We start with Kimberly Rice, who is a kid with a vivid imagination that can imagine up anything her heart desires, but because of this, people don't believe her when strange things begin to happen in Copper Hollow. She has two friends named Alicia and James- - -but Kimberly feels like she doesn't fit in with them because they live in houses while she lives in a trailer. "I wait for them to say, Hey, Kimberly, do you want to come over for dinner? They don't. They never have. It hurt my feelings at first, but I got over it fast. They're still my best and only friends, so I can't really complain when they don't have me over to their houses. It's not like I can really invite them over to mine. " Kimberly explains.
Although she states that they are her best friends, there is another part that may suggest otherwise. At first, we read about Kimberly being ashamed of her home although she states she has never tried to invite her friends over - - - as far as we know - - - but during a scene where Kimberly goes over to Alicia's home for help with this doll, Alicia doesn't invite her inside, which Kimberly points out.
But Kimberly's dysfunctional friendships aren't what the story is about. The book is about a doll that suddenly shows up with the words 'bury me' written across its dress in black ink. The perfect setting for a horror story. Kimberly teams up with her friends, Alicia and James, to figure out what this doll wants.
Alicia convinces Kimberly to do what the doll's dress says: 'bury me.' But even after they do this, the doll somehow shows up again, without having disturbed its burial place. They finally begin to question whether or not the doll is possessed by an evil spirit because the doll's mouth moves on its own, making frowns and even seeming to silently scream at one point, and no matter what they do, the doll always comes back completely intact. Yet, the only one the doll seems to be 'haunting' is Kimberly, although James and Alicia participate in trying to get rid of it. Kimberly is also haunted by dreams that aren't exactly her own, but she doesn't reveal these to her friends- - - which doing so may have helped in the long run. As a result, the friends never really figure out how to get rid of the doll, it seems that only Kimberly's dreams can figure this out (it just takes her nearly the entire book to figure it out).
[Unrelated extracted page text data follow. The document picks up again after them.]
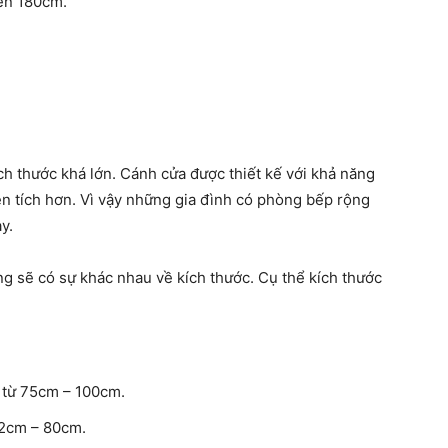
đến 180cm.
ch thước khá lớn. Cánh cửa được thiết kế với khả năng
n tích hơn. Vì vậy những gia đình có phòng bếp rộng
ày.
g sẽ có sự khác nhau về kích thước. Cụ thể kích thước
ẽ từ 75cm – 100cm.
 62cm – 80cm.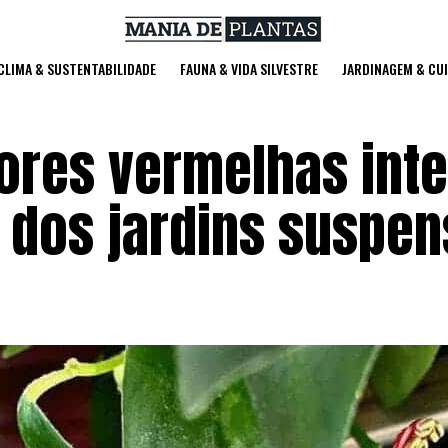
 CLIMA & SUSTENTABILIDADE
FAUNA & VIDA SILVESTRE
JARDINAGEM & CU
lores vermelhas int
a dos jardins suspe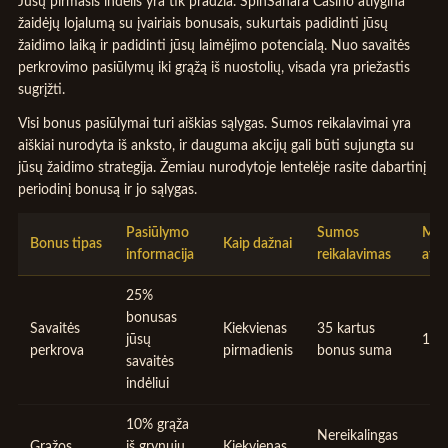
Jūsų pirmasis indėlis yra tik pradžia. SpinSahara Casino atlygina
žaidėjų lojalumą su įvairiais bonusais, sukurtais padidinti jūsų
žaidimo laiką ir padidinti jūsų laimėjimo potencialą. Nuo savaitės
perkrovimo pasiūlymų iki grąžą iš nuostolių, visada yra priežastis
sugrįžti.
Visi bonus pasiūlymai turi aiškias sąlygas. Sumos reikalavimai yra
aiškiai nurodyta iš anksto, ir dauguma akcijų gali būti sujungta su
jūsų žaidimo strategija. Žemiau nurodytoje lentelėje rasite dabartinį
periodinį bonusą ir jo sąlygas.
Pasiūlymo
Sumos
Mak
Bonus tipas
Kaip dažnai
informacija
reikalavimas
atly
25%
bonusas
Savaitės
Kiekvienas
35 kartus
jūsų
100
perkrova
pirmadienis
bonus suma
savaitės
indėliui
10% grąža
Nereikalingas
Grąžos
iš grynųjų
Kiekvienas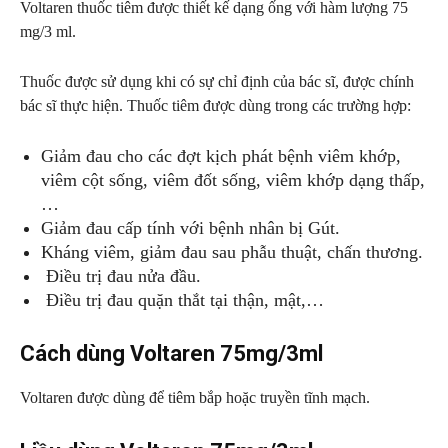
Voltaren thuốc tiêm được thiết kế dạng ống với hàm lượng 75
mg/3 ml.
Thuốc được sử dụng khi có sự chỉ định của bác sĩ, được chính
bác sĩ thực hiện. Thuốc tiêm được dùng trong các trường hợp:
Giảm đau cho các đợt kịch phát bệnh viêm khớp,
viêm cột sống, viêm đốt sống, viêm khớp dạng thấp,
…
Giảm đau cấp tính với bệnh nhân bị Gút.
Kháng viêm, giảm đau sau phẫu thuật, chấn thương.
Điều trị đau nửa đầu.
Điều trị đau quặn thắt tại thận, mật,…
Cách dùng Voltaren 75mg/3ml
Voltaren được dùng để tiêm bắp hoặc truyền tĩnh mạch.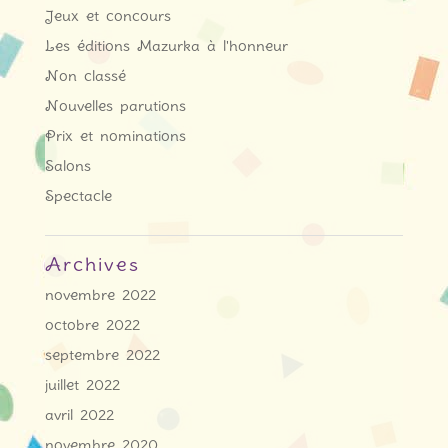
Jeux et concours
Les éditions Mazurka à l'honneur
Non classé
Nouvelles parutions
Prix et nominations
Salons
Spectacle
Archives
novembre 2022
octobre 2022
septembre 2022
juillet 2022
avril 2022
novembre 2020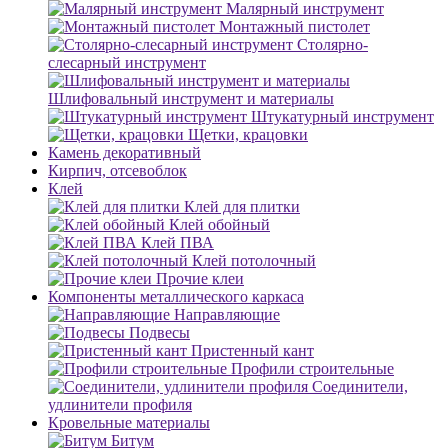
Малярный инструмент
Монтажный пистолет
Столярно-
слесарный инструмент
Шлифовальный инструмент и материалы
Штукатурный инструмент
Щетки, крацовки
Камень декоративный
Кирпич, отсевоблок
Клей
Клей для плитки
Клей обойный
Клей ПВА
Клей потолочный
Прочие клеи
Компоненты металлического каркаса
Направляющие
Подвесы
Пристенный кант
Профили строительные
Соединители,
удлинители профиля
Кровельные материалы
Битум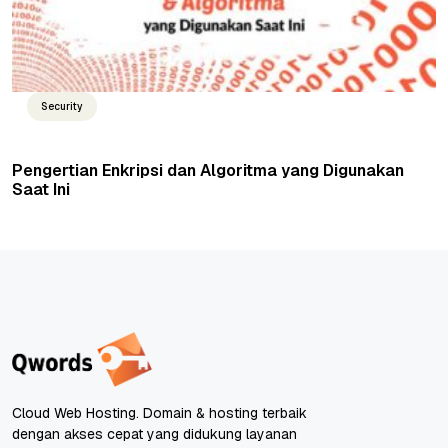
Security
Pengertian Enkripsi dan Algoritma yang Digunakan
Saat Ini
Cloud Web Hosting. Domain & hosting terbaik
dengan akses cepat yang didukung layanan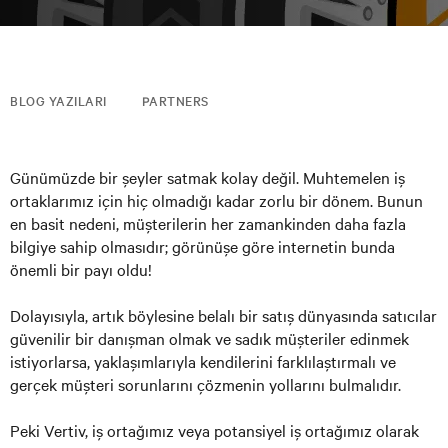
BLOG YAZILARI
PARTNERS
Günümüzde bir şeyler satmak kolay değil. Muhtemelen iş
ortaklarımız için hiç olmadığı kadar zorlu bir dönem. Bunun
en basit nedeni, müşterilerin her zamankinden daha fazla
bilgiye sahip olmasıdır; görünüşe göre internetin bunda
önemli bir payı oldu!
Dolayısıyla, artık böylesine belalı bir satış dünyasında satıcılar
güvenilir bir danışman olmak ve sadık müşteriler edinmek
istiyorlarsa, yaklaşımlarıyla kendilerini farklılaştırmalı ve
gerçek müşteri sorunlarını çözmenin yollarını bulmalıdır.
Peki Vertiv, iş ortağımız veya potansiyel iş ortağımız olarak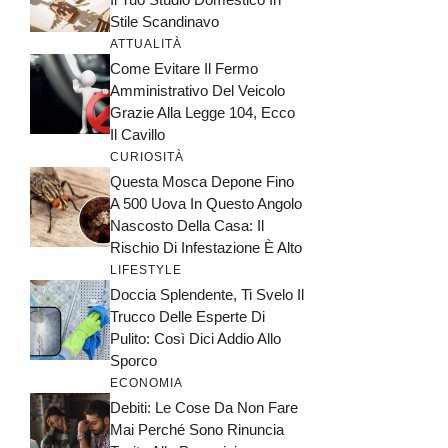
Stile Scandinavo
ATTUALITÀ
Come Evitare Il Fermo
Amministrativo Del Veicolo
Grazie Alla Legge 104, Ecco
Il Cavillo
CURIOSITÀ
Questa Mosca Depone Fino
A 500 Uova In Questo Angolo
Nascosto Della Casa: Il
Rischio Di Infestazione È Alto
LIFESTYLE
Doccia Splendente, Ti Svelo Il
Trucco Delle Esperte Di
Pulito: Così Dici Addio Allo
Sporco
ECONOMIA
Debiti: Le Cose Da Non Fare
Mai Perché Sono Rinuncia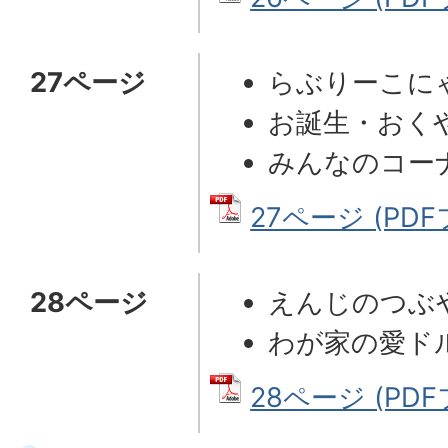
27ページ
らぶりーこに
お誕生・おく
みんなのコー
27ページ (PDF
28ページ
えんじのつぶ
わが家の愛ド
28ページ (PDF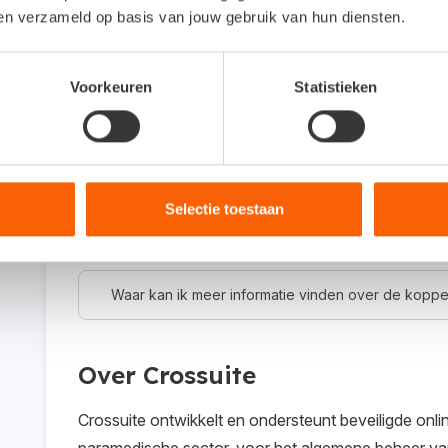
Veelgestelde vragen
ben verzameld op basis van jouw gebruik van hun diensten.
Voorkeuren
Statistieken
Om wat voor type koppeling gaat het?
Dit is een API-koppeling. Een API-koppeling werkt 
gebruiken als je werkt met een online administratie
Selectie toestaan
Hoe activeer ik de koppeling?
Waar kan ik meer informatie vinden over de koppe
Over Crossuite
Crossuite ontwikkelt en ondersteunt beveiligde on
The horror elements in this story are pretty good, but as the book recommended age states, it's for pre-teens. Yet, Alexander did a better job on this than 'The Collector' when it came to those elements. I honestly really enjoyed this book, even as an adult.
We continue with Alicia and James beginning to question Kimberly, thinking that this is just a prank she has come up with because their town is boring: " 'Did you do this?' Alicia asks, looking straight at me. Once more, my heart throbs- - -but this time, with a note of anger.
'Why would I do something like this?' I ask.
'Because Copper Hollow is boring and you're trying to make it fun with another one of your wild stories?' She doesn't sound accusatory; she sounds like she's running out of options that make sense, and she doesn't like that at all. "
Kimberly also has to deal with a history book on Copper Hollow that only shows blank pages to her, even when she shows it to adults, they seem to go into a daze as if the book doesn't even exist to them. Even when she asks the Mayor about this very book, he has no idea what she's speaking of. " I try to change the subject. 'I finished that book. The one about our history.'
'Book? ' Mayor Couch asks. 'What book?'
'The one I showed you.'
He chuckles. 'You and your imagination. I don't remember you showing me a book. ' "
Readers and Kimberly still have no idea what is going half way through the book. "Something weird is going on with him. It makes me wonder. . . is it linked to the doll? Or maybe he just has some sort of memory loss? "
While Kimberly is going through all of this, her mother seems like a wasted character to introduce. She, who is rarely home and works double shifts throughout the entire book, is never there for Kimberly, but also,Kimberly never goes to her mother for help.
The story starts quickly, getting right into the doll appearing, and by the end, we learn something that was not predictable - - -this is good writing. Bury Me is what YA horror books should be: suspense, unpredictable moments and likable characters. And compared to Alexander's first book, The Collector, his story telling is getting better to the point that I am looking forward to reading his other recent books, but hopefully he sticks to telling stories with children and not adults.
I highly recommend this book to fans of R.L. Stine's 'Goosebumps,' because I truly believe we have our next R.L. Stine. Great story, great writing.